На худой лошаденке, которые обыкновенно называются вертохвостками, гарцует некто Фомка Козырев, лакей и управляющий одной немолодой вдовы-помещицы. Уж три года, как Фомка стал являться на всех праздниках в плисовых штанах, в плисовой поддевке, с серебряными часами; путем поклониться ни с кем не хочет, простого вина не пьет, а все давай ему наливок. Жареных пышек на иной ярмарке на рубль серебра съест в день, а орехи без перемежки в кармане насыпаны. За это и по другим, еще более уважительным причинам, его и прозвали полубарином.

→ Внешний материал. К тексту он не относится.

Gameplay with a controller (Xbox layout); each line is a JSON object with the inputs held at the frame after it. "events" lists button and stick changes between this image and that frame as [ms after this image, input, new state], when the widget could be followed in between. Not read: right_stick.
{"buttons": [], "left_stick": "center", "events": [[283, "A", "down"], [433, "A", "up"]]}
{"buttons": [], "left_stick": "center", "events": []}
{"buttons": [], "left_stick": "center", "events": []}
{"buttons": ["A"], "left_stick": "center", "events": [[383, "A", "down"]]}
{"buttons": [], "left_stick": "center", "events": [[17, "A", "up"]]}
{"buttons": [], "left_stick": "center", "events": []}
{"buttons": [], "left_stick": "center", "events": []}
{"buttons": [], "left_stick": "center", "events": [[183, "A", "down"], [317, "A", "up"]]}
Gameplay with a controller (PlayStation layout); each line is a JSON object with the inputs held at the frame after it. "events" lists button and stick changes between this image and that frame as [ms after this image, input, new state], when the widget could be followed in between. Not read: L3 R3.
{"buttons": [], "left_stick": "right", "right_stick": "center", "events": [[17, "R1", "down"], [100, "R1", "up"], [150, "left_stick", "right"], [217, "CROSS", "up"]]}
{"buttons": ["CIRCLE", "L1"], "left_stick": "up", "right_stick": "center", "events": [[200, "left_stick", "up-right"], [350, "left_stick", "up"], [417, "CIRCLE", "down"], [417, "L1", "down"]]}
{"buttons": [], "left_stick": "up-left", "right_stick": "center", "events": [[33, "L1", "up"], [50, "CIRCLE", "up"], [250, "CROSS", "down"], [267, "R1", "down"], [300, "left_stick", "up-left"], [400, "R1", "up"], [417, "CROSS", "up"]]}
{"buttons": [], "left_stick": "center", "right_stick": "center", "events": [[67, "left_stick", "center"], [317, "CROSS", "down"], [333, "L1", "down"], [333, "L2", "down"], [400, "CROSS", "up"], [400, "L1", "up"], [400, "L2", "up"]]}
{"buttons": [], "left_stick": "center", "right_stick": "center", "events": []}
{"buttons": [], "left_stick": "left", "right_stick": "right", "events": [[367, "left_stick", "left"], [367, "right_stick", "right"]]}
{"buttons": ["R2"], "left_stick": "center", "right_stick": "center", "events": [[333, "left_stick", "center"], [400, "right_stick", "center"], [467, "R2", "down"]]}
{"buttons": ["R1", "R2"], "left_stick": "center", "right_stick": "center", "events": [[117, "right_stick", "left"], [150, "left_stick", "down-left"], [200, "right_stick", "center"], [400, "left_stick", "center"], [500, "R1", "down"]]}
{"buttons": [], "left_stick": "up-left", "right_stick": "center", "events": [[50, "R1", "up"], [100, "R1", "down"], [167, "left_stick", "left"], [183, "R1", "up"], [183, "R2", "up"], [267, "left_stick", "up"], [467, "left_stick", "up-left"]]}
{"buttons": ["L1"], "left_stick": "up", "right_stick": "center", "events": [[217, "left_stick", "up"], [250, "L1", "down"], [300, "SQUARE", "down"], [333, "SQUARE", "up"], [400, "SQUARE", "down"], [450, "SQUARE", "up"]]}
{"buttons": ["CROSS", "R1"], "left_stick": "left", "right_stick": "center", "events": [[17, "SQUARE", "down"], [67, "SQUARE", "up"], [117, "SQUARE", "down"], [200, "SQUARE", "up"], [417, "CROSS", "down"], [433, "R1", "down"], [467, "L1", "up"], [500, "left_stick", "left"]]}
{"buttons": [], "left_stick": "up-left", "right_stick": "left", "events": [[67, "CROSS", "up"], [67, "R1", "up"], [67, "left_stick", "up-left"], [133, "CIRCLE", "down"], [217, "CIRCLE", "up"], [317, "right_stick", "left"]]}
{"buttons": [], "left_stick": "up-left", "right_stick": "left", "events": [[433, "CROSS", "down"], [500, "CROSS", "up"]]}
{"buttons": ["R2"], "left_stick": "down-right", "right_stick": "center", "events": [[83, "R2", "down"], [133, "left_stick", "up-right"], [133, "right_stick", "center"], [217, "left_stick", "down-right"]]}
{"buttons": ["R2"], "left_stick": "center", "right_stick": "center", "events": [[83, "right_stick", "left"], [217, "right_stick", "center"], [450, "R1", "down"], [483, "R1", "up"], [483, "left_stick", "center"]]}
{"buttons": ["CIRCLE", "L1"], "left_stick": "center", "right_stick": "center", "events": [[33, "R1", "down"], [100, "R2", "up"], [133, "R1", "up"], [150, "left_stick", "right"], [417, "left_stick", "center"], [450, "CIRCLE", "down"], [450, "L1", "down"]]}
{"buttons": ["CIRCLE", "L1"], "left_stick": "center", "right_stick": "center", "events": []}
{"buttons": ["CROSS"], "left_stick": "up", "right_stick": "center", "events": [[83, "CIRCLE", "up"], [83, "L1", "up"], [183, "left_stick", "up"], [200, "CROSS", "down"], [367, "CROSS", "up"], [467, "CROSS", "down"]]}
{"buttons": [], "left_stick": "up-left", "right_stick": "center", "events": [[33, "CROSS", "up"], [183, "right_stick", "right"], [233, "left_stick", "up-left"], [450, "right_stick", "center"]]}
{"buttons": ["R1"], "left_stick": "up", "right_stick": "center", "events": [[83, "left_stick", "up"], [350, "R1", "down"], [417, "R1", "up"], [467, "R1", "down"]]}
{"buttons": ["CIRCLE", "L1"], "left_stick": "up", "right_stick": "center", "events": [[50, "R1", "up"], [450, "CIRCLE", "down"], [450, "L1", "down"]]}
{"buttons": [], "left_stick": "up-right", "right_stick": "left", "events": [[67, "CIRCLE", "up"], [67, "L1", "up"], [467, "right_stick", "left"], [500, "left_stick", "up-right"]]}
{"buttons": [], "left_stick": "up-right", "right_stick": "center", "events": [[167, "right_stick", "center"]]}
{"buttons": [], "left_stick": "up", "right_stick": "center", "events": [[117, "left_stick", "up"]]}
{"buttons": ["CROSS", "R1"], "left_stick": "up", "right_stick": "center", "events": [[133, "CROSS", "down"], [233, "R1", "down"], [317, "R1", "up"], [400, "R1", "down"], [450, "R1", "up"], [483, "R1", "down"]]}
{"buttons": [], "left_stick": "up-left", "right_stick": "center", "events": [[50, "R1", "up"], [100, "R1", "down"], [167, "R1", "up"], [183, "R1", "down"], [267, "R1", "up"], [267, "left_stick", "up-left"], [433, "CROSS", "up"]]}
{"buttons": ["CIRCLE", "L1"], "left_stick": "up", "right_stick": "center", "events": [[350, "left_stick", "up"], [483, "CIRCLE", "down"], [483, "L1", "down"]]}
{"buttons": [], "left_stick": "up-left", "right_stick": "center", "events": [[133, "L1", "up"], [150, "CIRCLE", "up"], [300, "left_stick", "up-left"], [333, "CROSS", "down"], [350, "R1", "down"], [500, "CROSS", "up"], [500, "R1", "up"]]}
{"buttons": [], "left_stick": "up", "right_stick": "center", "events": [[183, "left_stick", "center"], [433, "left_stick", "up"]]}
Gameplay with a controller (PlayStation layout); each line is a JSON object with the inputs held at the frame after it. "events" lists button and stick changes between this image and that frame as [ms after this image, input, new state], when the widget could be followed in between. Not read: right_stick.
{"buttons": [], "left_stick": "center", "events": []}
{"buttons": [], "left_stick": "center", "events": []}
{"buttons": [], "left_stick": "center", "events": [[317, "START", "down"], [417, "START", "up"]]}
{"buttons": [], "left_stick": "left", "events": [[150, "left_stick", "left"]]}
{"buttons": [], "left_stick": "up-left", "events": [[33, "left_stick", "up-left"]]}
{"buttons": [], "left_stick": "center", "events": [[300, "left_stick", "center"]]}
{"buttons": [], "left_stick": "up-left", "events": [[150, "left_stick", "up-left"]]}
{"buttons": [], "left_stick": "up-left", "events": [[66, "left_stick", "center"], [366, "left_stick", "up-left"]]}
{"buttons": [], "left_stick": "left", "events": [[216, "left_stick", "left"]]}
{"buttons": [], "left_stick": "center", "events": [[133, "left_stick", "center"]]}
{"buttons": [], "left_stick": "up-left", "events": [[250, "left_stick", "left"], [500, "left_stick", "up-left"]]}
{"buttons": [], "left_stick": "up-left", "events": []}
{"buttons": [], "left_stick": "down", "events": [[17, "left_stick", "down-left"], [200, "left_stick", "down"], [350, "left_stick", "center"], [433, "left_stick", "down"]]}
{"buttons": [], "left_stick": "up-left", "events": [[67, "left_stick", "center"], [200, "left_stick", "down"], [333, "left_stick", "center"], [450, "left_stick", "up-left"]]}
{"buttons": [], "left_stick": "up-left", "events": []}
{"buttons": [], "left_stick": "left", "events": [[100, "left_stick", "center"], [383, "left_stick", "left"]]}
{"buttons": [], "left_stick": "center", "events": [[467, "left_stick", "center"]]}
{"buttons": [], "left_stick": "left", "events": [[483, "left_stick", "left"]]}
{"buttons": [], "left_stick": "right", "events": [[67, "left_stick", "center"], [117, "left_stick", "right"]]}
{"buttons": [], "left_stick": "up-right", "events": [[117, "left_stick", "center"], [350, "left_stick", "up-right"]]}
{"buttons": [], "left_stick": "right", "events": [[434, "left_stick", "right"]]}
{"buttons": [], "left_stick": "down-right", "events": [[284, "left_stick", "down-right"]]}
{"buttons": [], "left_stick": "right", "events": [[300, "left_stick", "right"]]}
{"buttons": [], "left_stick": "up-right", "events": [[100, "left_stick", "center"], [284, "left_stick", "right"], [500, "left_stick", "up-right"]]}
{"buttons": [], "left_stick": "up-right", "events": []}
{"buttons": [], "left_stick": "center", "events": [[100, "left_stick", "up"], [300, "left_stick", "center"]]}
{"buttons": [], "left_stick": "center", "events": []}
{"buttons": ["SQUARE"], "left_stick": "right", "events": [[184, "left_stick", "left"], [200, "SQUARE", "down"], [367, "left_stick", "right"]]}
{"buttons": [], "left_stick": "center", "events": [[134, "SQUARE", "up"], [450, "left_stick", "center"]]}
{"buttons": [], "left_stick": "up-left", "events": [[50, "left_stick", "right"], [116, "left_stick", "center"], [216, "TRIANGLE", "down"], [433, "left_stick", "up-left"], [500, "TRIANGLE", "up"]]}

Завидев меня и замечая, что я начинаю его обгонять, он также, в свою очередь, начинает горячить лошадь, а сам представляет, что совладеть с ней не сможет. Лошаденка завертела хвостом и пошла боком забирать все дальше и дальше в сторону.
Чем ближе к селу, тем больше обгоняешь народу. Какие у всех довольные лица, а между тем как мало надобно, чтоб доставить этим людям это удовольствие. Придет иной верст за десять пешком к приходу, помолится, а тут и отправится в деревню, где празднуют. Хорошо еще, у кого есть родные: тот прямо идет гоститься, то есть выпить, пообедать и поболтать; а у кого нет, так взойдет в избу несмело и проговорит каким-то странным голосом: «С праздником, хозяева честные, поздравляем». Хозяин, который уж действительно ничего не жалеет, но которого в то же время одолевают гости, проговорив: «Сейчас, голубчик, сейчас», поспешит ему дать рюмку водки, пирога и пива; гость это все выпьет, съест и отправится в другую избу, и таким образом к вечеру наберется порядочно.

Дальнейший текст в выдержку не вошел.